───── Data provided ─────

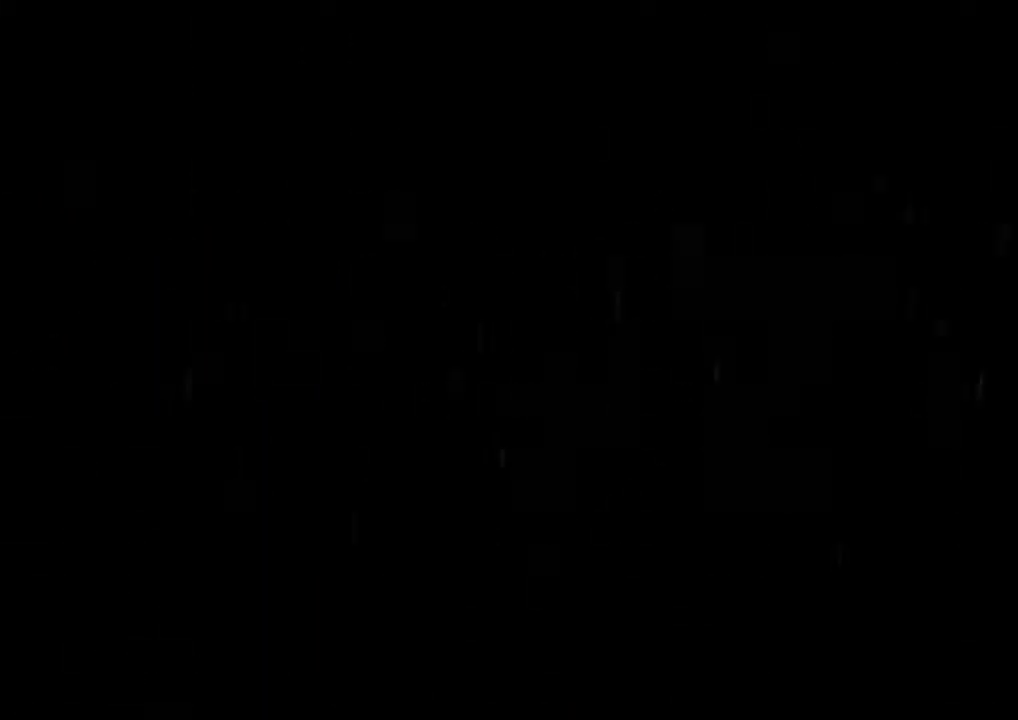
{"keys": ["shift", "w"], "mouse": [], "events": []}
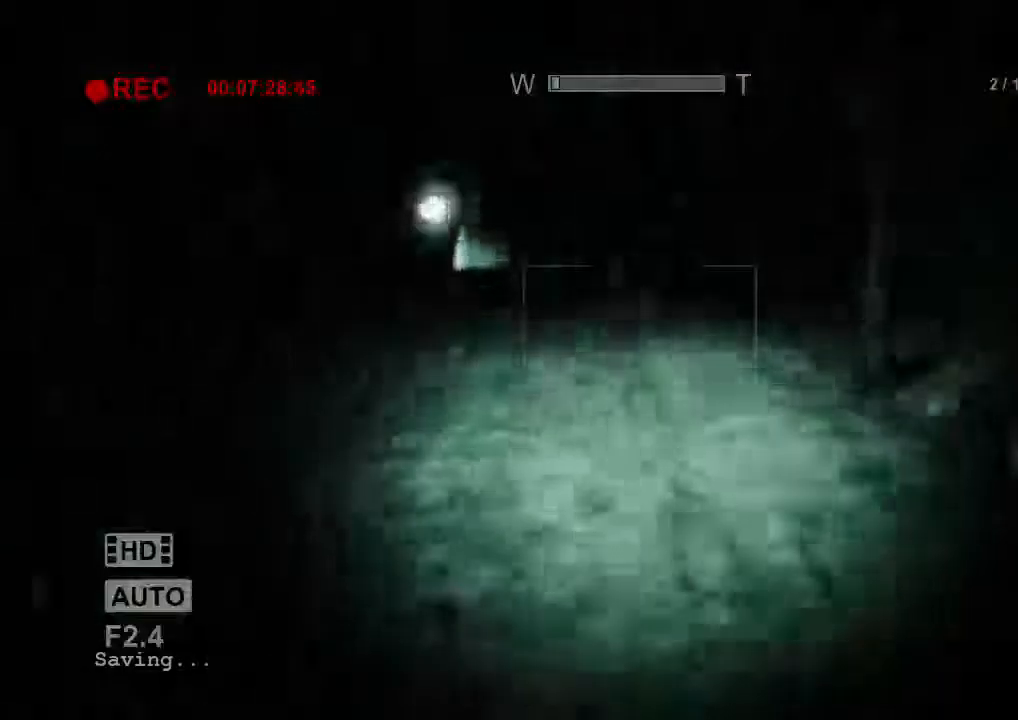
{"keys": ["shift", "w"], "mouse": ["right"], "events": [[434, "mouse_right", "down"]]}
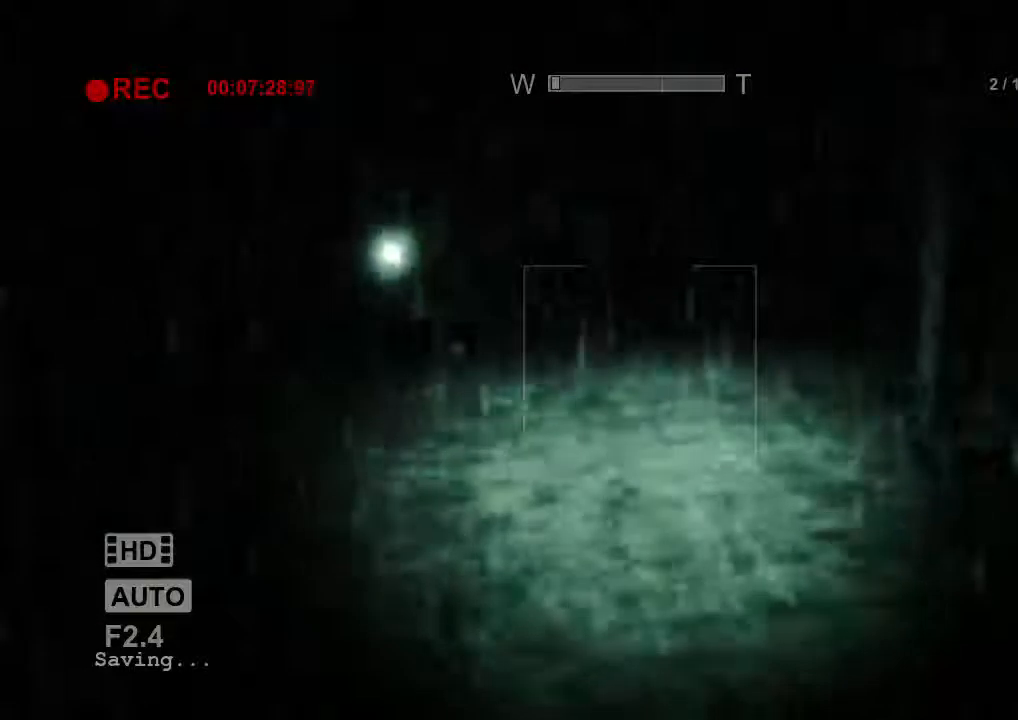
{"keys": ["shift", "w"], "mouse": [], "events": [[100, "mouse_right", "up"]]}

─────

**Exercise instructions:** Please copy the data shown above, line by line and exactly, omitting the images.

**Response for this exercise:**
{"keys": ["shift", "w"], "mouse": [], "events": []}
{"keys": ["shift", "w"], "mouse": ["right"], "events": [[434, "mouse_right", "down"]]}
{"keys": ["shift", "w"], "mouse": [], "events": [[100, "mouse_right", "up"]]}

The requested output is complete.